Thursday, September 25, 2014

The persistent regional nature of physics

In the 21st century, with the prevalence of air travel, global near-instantaneous communications, and active cultures of well-financed scientific research on several continents, you would think that the physics enterprise would be thoroughly homogenized, at least across places with similar levels of resources.  Sure, really expensive endeavors would be localized to a few places (e.g., CERN), but the comparatively cheap subfields like condensed matter physics would be rather uniformly spread out.

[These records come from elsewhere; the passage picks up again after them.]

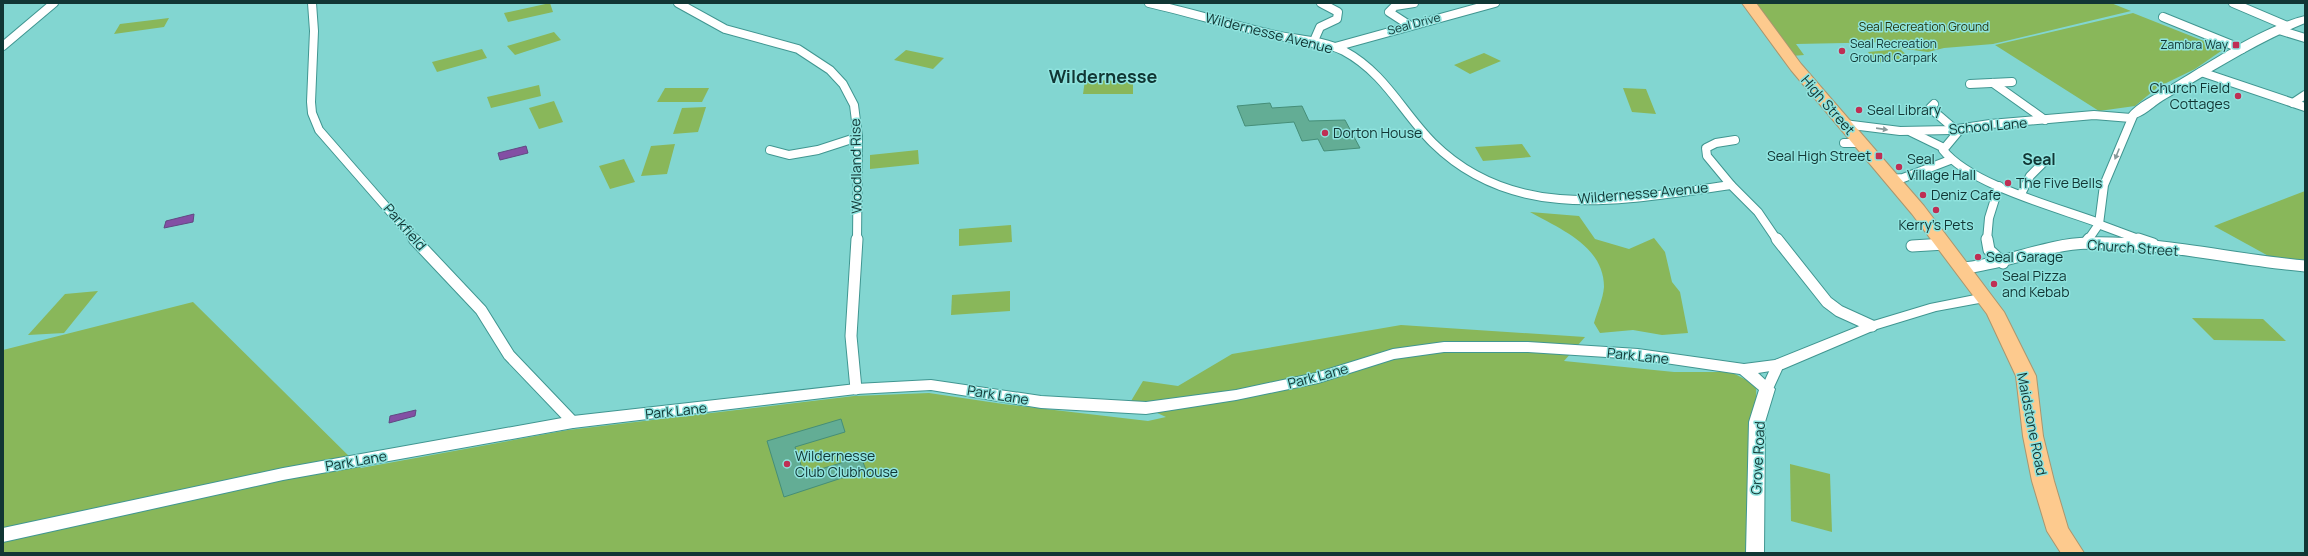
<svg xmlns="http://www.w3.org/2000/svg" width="2308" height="556" viewBox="0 0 2308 556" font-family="Manrope,sans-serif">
	<rect width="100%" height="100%" fill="#82d6d1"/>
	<g fill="#89b75a">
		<path d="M550 3 553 12 508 22 504 13Z"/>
		<path d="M1751 3H2111L2131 11 1993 44 1944 48 1928 52 1898 48 1894 42 1796 44 1804 55 1792 56Z"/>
		<path d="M2133 13 2224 49 2195 69 2158 87 2135 106 2099 111 1995 45Z"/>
		<path d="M169 18 164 27 114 34 120 24Z"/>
		<path d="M554 32 561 40 515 55 507 46Z"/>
		<path d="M482 49 487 58 437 72 432 62Z"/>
		<path d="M1900 49 1909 57 1877 63 1868 52Z"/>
		<path d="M906 50 944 58 933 69 894 60Z"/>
		<path d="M1484 53 1501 61 1470 74 1454 65Z"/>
		<path d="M1085 80 1133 81V94H1083Z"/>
		<path d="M539 85 541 96 491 108 487 97Z"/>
		<path d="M665 88H709L702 102H657Z"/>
		<path d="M1623 88 1646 89 1656 114 1632 112Z"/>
		<path d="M554 101 563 122 539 129 529 108Z"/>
		<path d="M706 107 698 132 673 134 682 108Z"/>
		<path d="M675 144 667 174 641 176 651 146Z"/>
		<path d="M1522 144 1531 157 1483 161 1475 147Z"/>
		<path d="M918 150 919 164 870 169V155Z"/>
		<path d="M624 159 635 182 610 189 599 166Z"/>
		<path d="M2305 191V264L2274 259 2214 226Z"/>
		<path d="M1530 212 1579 216 1595 239 1629 249 1654 238 1665 252 1672 282 1680 292 1688 333 1662 335 1633 330 1600 333 1594 323C1597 312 1603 299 1604 287 1604 246 1560 229 1530 212Z"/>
		<path d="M1011 225 1012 242 959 246V229Z"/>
		<path d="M98 291 64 333 28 335 65 294Z"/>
		<path d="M1010 291V311L951 315 952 295Z"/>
		<path d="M193 302 361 468 568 430 854 396 929 393 1003 404 1148 421 1166 417 1131 401 1143 381 1178 386 1232 354 1401 325 1585 337 1564 361 1674 372H1731L1756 385 1760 553H3V350Z"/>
		<path d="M2192 318 2263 319 2286 341 2214 340Z"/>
		<path d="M1790 464 1830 474 1832 532 1791 521Z"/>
	</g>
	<g fill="#834fa4" stroke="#614882">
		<path d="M526 146 528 153 500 160 498 153Z"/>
		<path d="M194 214 193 222 164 228 166 221Z"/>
		<path d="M416 410 415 416 389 423 390 416Z"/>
	</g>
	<g fill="#63ad95" stroke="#458e78">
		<path d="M1270 103 1272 108 1302 106 1309 121 1345 120 1360 148 1324 151 1318 139 1302 141 1294 122 1245 126 1237 106Z"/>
		<path d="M841 419 845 432 795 447 804 474 861 457 866 470 784 497 767 441Z"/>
	</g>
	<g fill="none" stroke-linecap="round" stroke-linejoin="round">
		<g stroke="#409691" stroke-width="10">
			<g id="street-far1">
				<path d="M312 3 314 31 311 102 312 113 319 130 415 240"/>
				<path d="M678 3 725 29 798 49 830 70 843 84 854 105 858 137 857 240"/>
				<path d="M1149 3C1191 13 1232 25 1275 35 1297 40 1322 40 1344 51 1385 73 1402 112 1433 143 1516 225 1627 199 1731 185L1758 212 1777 240"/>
				<path d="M2233 3 2287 26"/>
				<path d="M2163 17 2242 49"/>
				<path d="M1409 25 1389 12 1395 6 1414 3"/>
				<path d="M2279 30 2305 38"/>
				<path d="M1313 43 1320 27 1337 19 1338 12 1321 3"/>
				<path d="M3 46 54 3"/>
				<path d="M1335 47 1495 3"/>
				<path d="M2201 72 2305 107"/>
				<path d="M1993 83 2045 120"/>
				<path d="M1970 84 2012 82"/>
				<path d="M2293 103 2305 95"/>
				<path d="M1934 104 1930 108 1958 132 1943 150C1971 185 2056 207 2099 223"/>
				<path d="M1844 124 1900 131 1951 130 1990 124 2094 115 2131 118"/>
				<path d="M1911 132 1944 148"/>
				<path d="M1844 143H1860"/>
				<path d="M770 150 789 155 818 150 858 137"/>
				<path d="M1891 179 1903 178 1950 160"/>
				<path d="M1731 185 1707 156 1706 148 1716 143 1735 140"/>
				<path d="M2021 194 2030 176 2043 163"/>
				<path d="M2098 224 2141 240"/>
				<path d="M1987 240 1989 218 1999 186"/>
				<path d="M2088 240 2099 224 2104 185 2133 116"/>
			</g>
		</g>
		<g stroke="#409691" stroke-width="13">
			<g id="street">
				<path d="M414 239 481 310 509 355 573 422"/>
				<path d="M1777 239 1827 302 1839 311 1872 326"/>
				<path d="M1987 239 1989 250 2003 263"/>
				<path d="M2138 239 2153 244"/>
				<path d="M2086 243 2089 239"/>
				<path d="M1912 246 1945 244"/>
				<path d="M1964 268C2006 264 2046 244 2088 243 2161 241 2233 260 2305 266"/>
				<path d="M856 389 851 336 857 239"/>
				<path d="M1767 389 1778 365"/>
			</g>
		</g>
		<g stroke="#409691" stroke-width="2">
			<g id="secondary">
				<path d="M2305 16V23C2256 43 2211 72 2165 99 2155 104 2140 121 2129 118L2127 116C2137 102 2156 95 2170 86 2207 64 2263 26 2305 16Z"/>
				<path d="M1985 293 1992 298 1990 301 1936 311 1877 329 1783 369 1758 373 1775 389 1765 422 1764 553H1746L1749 422 1759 390 1740 374 1638 359 1528 352H1444L1394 359 1318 383 1236 400 1146 414 1041 408 931 390 856 394 573 428 283 480 3 542V528L283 468 573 416 856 384 931 380 1041 396 1146 402 1236 390 1316 373 1393 349 1444 342H1528L1638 349 1744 364 1775 360 1867 323 1930 304Z"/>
			</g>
		</g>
		<g stroke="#aa966e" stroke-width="2">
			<path id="highway" d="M1742 3H1756L1801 64 1924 206 2004 312 2036 376 2043 436 2054 481 2068 528 2084 553H2061L2047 531 2032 481 2023 436 2016 376 1987 314 1912 214 1791 70Z"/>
		</g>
		<use href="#street-far1" stroke="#fff" stroke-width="8"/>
		<use href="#street" stroke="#fff" stroke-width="11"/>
		<use href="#secondary" fill="#fff" fill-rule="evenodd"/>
		<use href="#highway" fill="#fdca8e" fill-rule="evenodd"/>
	</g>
	<defs><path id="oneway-solid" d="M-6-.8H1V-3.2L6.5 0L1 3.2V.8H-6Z"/></defs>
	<g fill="#889a9a">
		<use href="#oneway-solid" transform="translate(1882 129) rotate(8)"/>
		<use href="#oneway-solid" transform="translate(2117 154) rotate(112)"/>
	</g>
	<g fill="#bf2f54" stroke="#8fe3de" stroke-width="1.5">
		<rect x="2232" y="41" width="8" height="8" rx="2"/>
		<circle cx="1842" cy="51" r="4"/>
		<circle cx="2238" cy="96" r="4"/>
		<circle cx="1859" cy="110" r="4"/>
		<circle cx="1325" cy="133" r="4"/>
		<rect x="1875" y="152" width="8" height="8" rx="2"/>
		<circle cx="1899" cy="167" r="4"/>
		<circle cx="2008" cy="183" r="4"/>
		<circle cx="1923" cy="195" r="4"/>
		<circle cx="1936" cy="210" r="4"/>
		<circle cx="1978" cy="257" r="4"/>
		<circle cx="1994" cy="284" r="4"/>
		<circle cx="787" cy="464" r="4"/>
	</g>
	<g text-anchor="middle" stroke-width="3" stroke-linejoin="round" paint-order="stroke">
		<g font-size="12" fill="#113634" stroke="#8fe3de">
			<text transform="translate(1414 24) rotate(-15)" y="4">Seal Drive</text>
		</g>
		<g font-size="12" fill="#24370e" stroke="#8fe3de">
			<text x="1924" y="31">Seal Recreation Ground</text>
		</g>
		<g font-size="12" fill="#113634" stroke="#8fe3de" text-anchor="start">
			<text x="1850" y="48">Seal Recreation<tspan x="1850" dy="14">Ground Carpark</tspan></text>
			<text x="2228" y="49" text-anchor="end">Zambra Way</text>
		</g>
		<g font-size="14" fill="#113634" stroke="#8fe3de">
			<text transform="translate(1269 33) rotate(14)" y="5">Wildernesse Avenue</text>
			<text transform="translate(1828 105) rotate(49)" y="5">High Street</text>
			<text transform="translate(1988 126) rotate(-5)" y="5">School Lane</text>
			<text transform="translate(856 166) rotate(-91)" y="5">Woodland Rise</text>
			<text transform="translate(1643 193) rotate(-5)" y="5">Wildernesse Avenue</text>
			<text transform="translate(405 227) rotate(49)" y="5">Parkfield</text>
			<text transform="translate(2133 248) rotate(4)" y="5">Church Street</text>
			<text transform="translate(1638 356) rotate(6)" y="5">Park Lane</text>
			<text transform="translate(1318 376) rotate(-15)" y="5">Park Lane</text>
			<text transform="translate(998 395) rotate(9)" y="5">Park Lane</text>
			<text transform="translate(676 411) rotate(-6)" y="5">Park Lane</text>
			<text transform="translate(2032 424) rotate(79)" y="5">Maidstone Road</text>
			<text transform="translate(1758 458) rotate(-87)" y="5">Grove Road</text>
			<text transform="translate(356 461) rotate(-10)" y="5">Park Lane</text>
		</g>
		<g font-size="14" fill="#113634" stroke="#8fe3de" text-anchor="start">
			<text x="2230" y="93" text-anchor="end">Church Field<tspan x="2230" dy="16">Cottages</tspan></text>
			<text x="1867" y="115">Seal Library</text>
			<text x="1333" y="138">Dorton House</text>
			<text x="1871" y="161" text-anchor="end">Seal High Street</text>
			<text x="1907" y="164">Seal<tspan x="1907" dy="16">Village Hall</tspan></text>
			<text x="2016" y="188">The Five Bells</text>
			<text x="1931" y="200">Deniz Cafe</text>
			<text x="1936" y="230" text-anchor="middle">Kerry's Pets</text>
			<text x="1986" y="262">Seal Garage</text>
			<text x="2002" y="281">Seal Pizza<tspan x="2002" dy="16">and Kebab</tspan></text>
			<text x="795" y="461">Wildernesse<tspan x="795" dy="16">Club Clubhouse</tspan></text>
		</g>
		<g font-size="16" font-weight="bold" fill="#113634" stroke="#8fe3de">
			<text x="2039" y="165">Seal</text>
		</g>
		<g font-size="18" font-weight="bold" fill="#113634" stroke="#8fe3de">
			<text x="1103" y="83">Wildernesse</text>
		</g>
	</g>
	<rect width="2308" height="556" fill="none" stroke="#113634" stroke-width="8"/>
</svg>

Strangely, in my (anecdotal, by necessity) experience, that doesn't seem to be the case.  One area of my research, looking at electronic/optical/thermal properties of atomic and molecular-scale junctions, has a very small number of experimental practitioners in the US (I can think of a handful), though there are several more groups in Europe and Asia.  Similarly, the relevant theory community for this work, with a few notable exceptions, is largely in Europe.   This imbalance has become clear in terms of both who I talk with about this work, and where I'm asked to speak.  Interestingly, there are also strong regional tendencies in some of the citation patterns (e.g., European theorists tend to cite European experimentalists), and I'm told this is true in other areas of physics (and presumably chemistry and biology).  I'm sure this has a lot to do with proximity and familiarity - it's much more likely for me to see talks by geographically proximal people, even if it's equally easy for me to read papers from people all over the world.

Basically, physics areas of pursuit have a (surprising to me) large amount of regional specialization.  There's been a major emphasis historically on new materials growth and discovery in, e.g., Germany, China, and Japan compared to the US (though this is being rectified, in part thanks to reports like this one).  Atomic physics w/ cold atoms has historically been dominated by the US and Europe.   I'm sure some of these trends are the result of funding decisions by governments.   Others are due to the effect of particularly influential, talented individuals that end up having long-lasting effects because the natural timescale for change at universities is measured in decades.  It will be interesting to see whether these inhomogeneities smooth out or persist over the long term.

4 comments:

Anonymous said...

aren't you seeing a pattern where there is none - this is a common failure of the human mind where small (and random) datasets are concerned.

You state that there are only a few groups working in ..., and then go on to state that they only exist in Western Europe and the USA.
With only a few, the chances that they are missing from some part of the world (and honestly, there is only Asia (incl. Australia) left...) is significant.

While I think I agree with the main message (see e.g. surface science being concentrated around Germany and China), one has to be careful not to draw conclusions based on insufficient data.

Anonymous said...

I think bandwidth is also a factor. It's still way easier to collaborate in person, especially the spontaneous idea-bouncing kind, and that requires proximity. Traveling across town, or even across the country, is simpler and cheaper than traveling across an ocean.

Anonymous said...

I suspect a lot of the regional differences have to do with faculty hiring. For example, MIT has always had a very visible program in AMO physics starting with Daniel Kleppner and David Pritchard. They went on to hire people like Wolfgang Ketterle who then hired some of his students as well. The nucleus of several faculty allows

In addition, faculty/research clusters allow for smaller departments to achieve excellence at the level of the top departments like Harvard and Princeton. For example, the core nucleus of compound semiconductor/materials science/condensed matter folks who came to UCSB from Bell Labs in the 1980s (Evelyn Hu, Art Gossard, etc) helped create a materials science/devices/condensed matter physics hub unrivaled by anyone. Given that UCSB knows that their excellence depends on it, they continued to build upon it. Therefore, smaller departments end up acquiring a distinct flavor and specialization.

Douglas Natelson said...

Anon, I don't think I'm imagining this, though I do agree with the other commenters that this whole business is likely due to the statistics of small numbers and the long persistence of "initial" conditions thanks to local feedback.